Por: Miriam Rizcalla de Cornejo
Cómo olvidar aquellos tiempos de la infancia, cuando al salir de la Escuela Miguel Alba se desataba uno de estos aguaceros torrenciales. Todos los niños, felices -sin medir el riesgo de lo que hacían- se quitaban los zapatos y se iban charqueando fascinados por todas las orillas, que repentinamente parecían convertirse en pequeños riachuelos, algunas veces creando una corriente rápida, que invitaba a navegar con la imaginación en los diminutos barcos de papel lanzados a su suerte.
Risas, alegría, felicidad sin límites y tanto más se apoderaba de los niños, que hacían caso omiso a los gritos de angustia de sus maestros y directores, quienes alarmados llamaban en vano a aquel chiquillero extasiado y que alegremente chapoteaba entre los charcos.
Ni qué decir de los chorros de agua que caen en las esquinas de las casas o locales comerciales. Pararse debajo de ellos es una experiencia inolvidable para un niño.
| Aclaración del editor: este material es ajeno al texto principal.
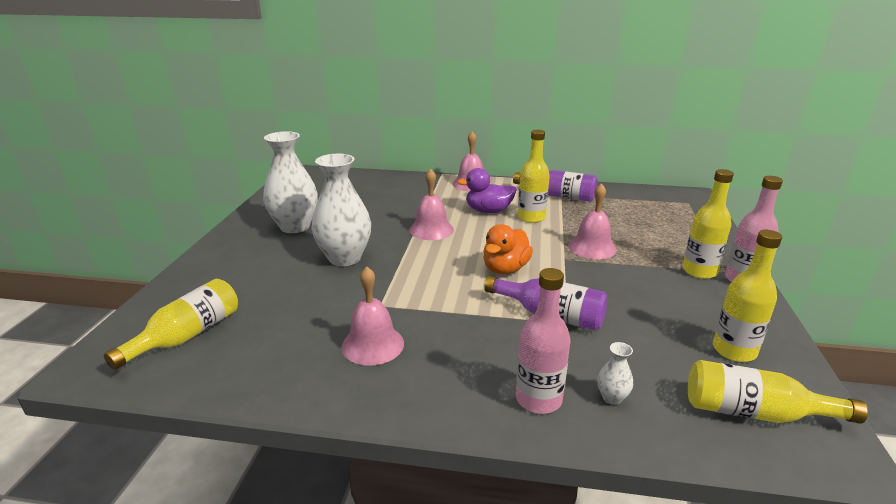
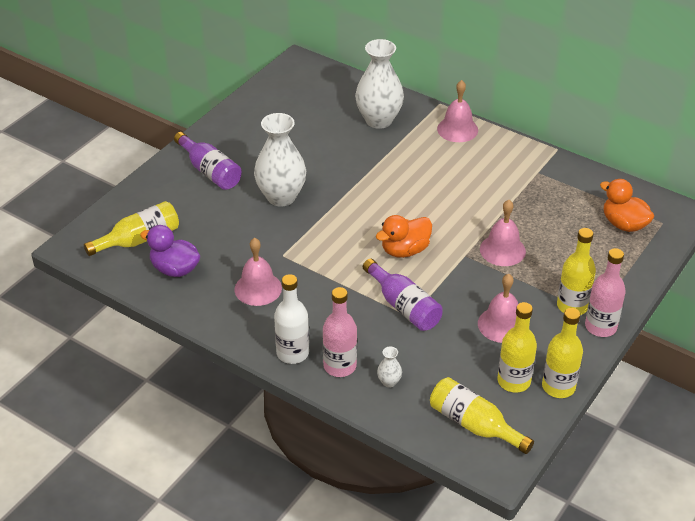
camera: 25 degrees right, 15 degrees up
white vase [263,131,318,233] -> white vase moved to [355,39,404,129]
pink bell [409,169,454,240] -> pink bell moved to [478,274,518,343]
purple duck [457,168,517,213] -> purple duck moved to [140,225,200,277]
purple bottle [513,170,597,202] -> purple bottle moved to [174,132,242,190]
yellow bottle [518,130,550,223] -> yellow bottle moved to [542,308,583,398]
none -> white bottle [274,274,309,364]
none -> orange duck [600,179,654,232]

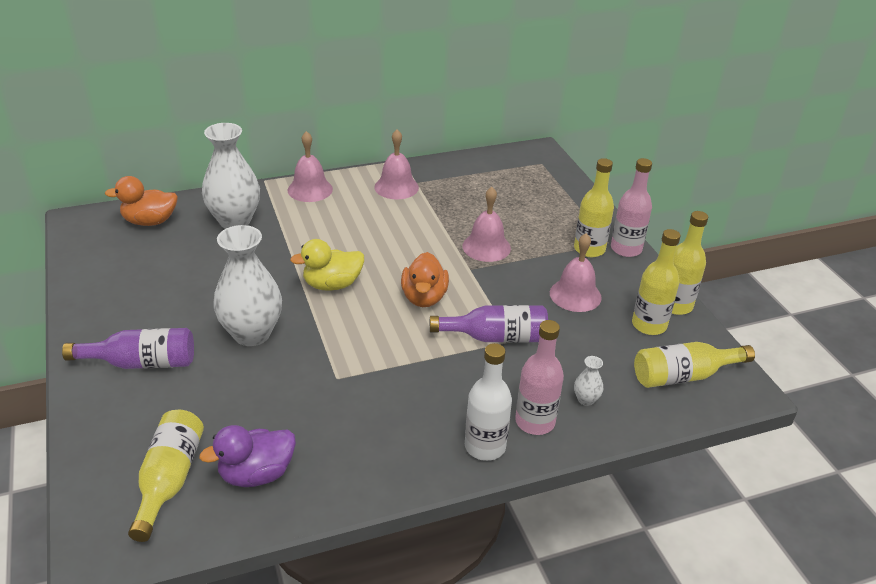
camera: 55 degrees left, 5 degrees down
pink bell [235,238,282,306] -> pink bell moved to [374,130,419,199]
orange duck [600,179,654,232] -> orange duck moved to [105,176,178,226]
none -> yellow duck [290,239,364,291]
Cuanto más fuerte e intenso el aguacero, más fuerte el chorro, que se pelean entre varios turnándose para su disfrute.
¿Quién dijo que los grandes placeres de la vida han de ser costosos? Muchas cosas se compran y desaparecen sin dejar huellas, otras, en cambio, no se adquieren en ningún sitio y se recuerdan para siempre, como desde la infancia se recuerdan...los aguaceros de Soná.